Exercises to complete:
1. In the profile of Eric Tagliacozzo, how long is the border between British Malaya and Dutch Indonesia?
2. According to the profile of Eric Tagliacozzo, why does the sea connect his other interests? Answer in one to three sentences.
3. Continue the profile of Eric Tagliacozzo from where it stops.

Selected extract:
┌────────

Asian Societies and Unexpected Connections

by Jackie Swift

“Human societies are like a kaleidoscope,” says Eric Tagliacozzo, History. “When you look at a kaleidoscope against the light, all the pieces are moving, forming interconnected patterns.” Tagliacozzo, who studies Asian history, looks for these sorts of connections in unexpected places. “In every society in Asia you see movement of some kind,” he says. “Even though large populations of peasants did stay in one place, there were always people who were moving in all directions and everywhere in between.” As they journeyed from one place to another, these travelers of Asia shared ideas, material, and technology in ways modern historians are just beginning to understand.

In a series of books, Tagliacozzo has looked at how societies in Asia, especially Southeast Asia, communicated with each other and with the larger world throughout history. In his first book, Secret Trades, Porous Borders: Smuggling and States Along a Southeast Asian Frontier (Yale University Press, 2005), he explored the ways in which Malaysian and Indonesian populations have resisted the imposition of modern borders by colonial powers. In The Longest Journey: Southeast Asians and the Pilgrimage to Mecca (Oxford University Press, 2013), he traced the impact of Islam’s hajj—the once-in-a-lifetime trip to Mecca that is a goal of every Muslim—on vast numbers of Muslim Southeast Asians over centuries.

Asian Waters

In both of these earlier works, the sea figures prominently. “The sea really connects all of my other interests,” Tagliacozzo says. “When I looked at the border between British Malaya and Dutch Indonesia in my first book, I was struck by how much of that 3000-kilometer border is actually by sea. And then when I explored the history of the pilgrimage to Mecca from Southeast Asia, for most of recorded history that voyage took place by boat.”

Now, Tagliacozzo is working on his third book, In Asian Waters: Chronicling Maritime Histories of Asia. He specifically looks at how the sea brought together disparate societies, from Yemen to Yokohama. “The idea is not to write about every boat that ever sailed in Asian waters,” he explains, “but to look at the sea as a way of connecting societies that are not usually thought of as connected.”

“For me there’s incredible emotion in thinking about the connections between places we don’t usually think of in the same breath, like China and Africa,” Tagliacozzo says.

In the West, we tend to think that the European voyages of discovery over 500 years were the impetus that opened up the world to a global interdependence, but that view doesn’t jibe with the Asian experience, Tagliacozzo says. “It’s clear that there were all kinds of connections going on outside of the European-formed ones. Many of these connections were enabled by the sea, and they were forged years before the European Voyages of Discovery.”

└────────

Input data:
┌────────

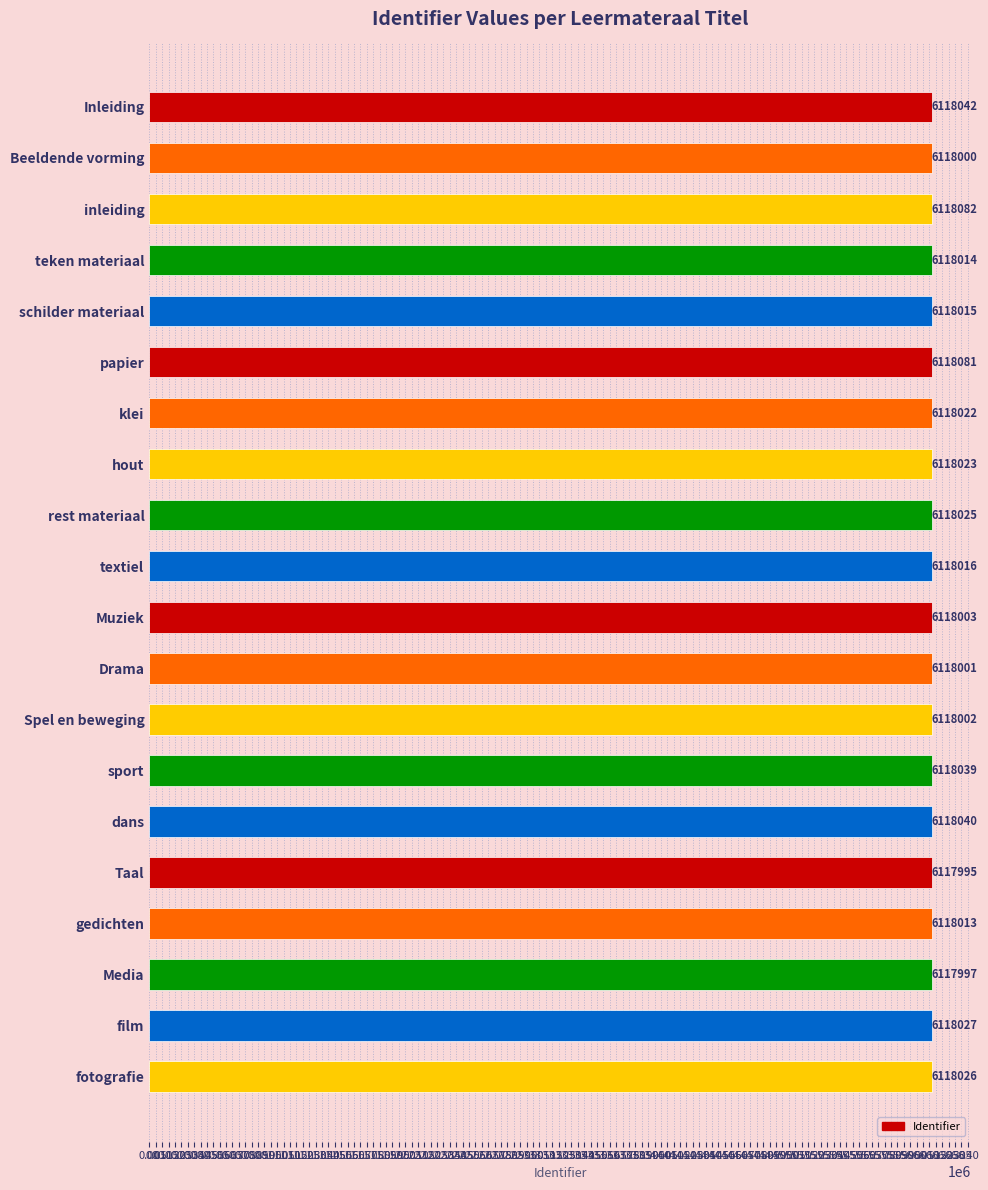

What is the label of the 11th bar from the bottom?

textiel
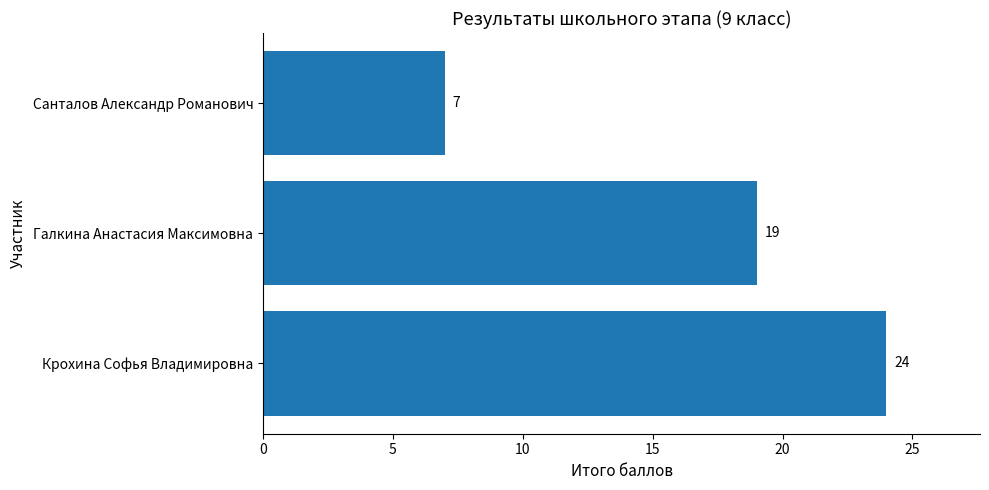

Rank the categories by value from lowest to highest.

Санталов Александр Романович, Галкина Анастасия Максимовна, Крохина Софья Владимировна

└────────

Written responses:
1. 3000 kilometers, much of it by sea.

2. The border between British Malaya and Dutch Indonesia that he studied in his first book runs largely by sea. The pilgrimage from Southeast Asia to Mecca, his other subject, was made by boat for most of recorded history.

3.
Ships of the Ming Dynasty

As an example, Tagliacozzo relates a particularly telling moment in Asian-African history. One morning, some 600 years ago, the people living in small kingdoms along the east coast of Africa awoke to find a fleet of Chinese ships on their doorstep. “These folks looked out at the Indian Ocean, as they had for centuries, and literally there was a fleet of scores of Chinese junks on the horizon,” Tagliacozzo says. “It was the biggest fleet in human history up to that point. And these ships were the largest wooden ships ever built.”

The Chinese ships were huge on any scale, but compared to Columbus’s fleet of three ships that would sail to the New World almost a hundred years later, they were behemoths. “The Chinese admiral’s flagship was enormous compared to Columbus’s flagship,” Tagliacozzo says. “The size difference is like an aircraft carrier compared to a canoe.”

The Chinese fleet had been sent by the Ming dynasty. The east coast of Africa was the last stop in the fleet’s momentous voyage from China to South East Asia, then up to South Asia, to India, and through the Middle East to Africa. By the time the fleet of over 200 ships returned to China, it was laden with treasures from across half the world. The fleet sailed on seven voyages over a twenty-eight-year period before the Ming curtailed China’s maritime exploits, and the various societies involved felt the impact of those voyages for years.

“For me there’s incredible emotion in thinking about the connections between places we don’t usually think of in the same breath, like China and Africa,” Tagliacozzo says. “In this book, I am saying that these societies we think of as having separate evolutions that were not impacted much by each other were actually engaged in conversation over a much longer time period, and with a much more sustained frequency than we previously thought.”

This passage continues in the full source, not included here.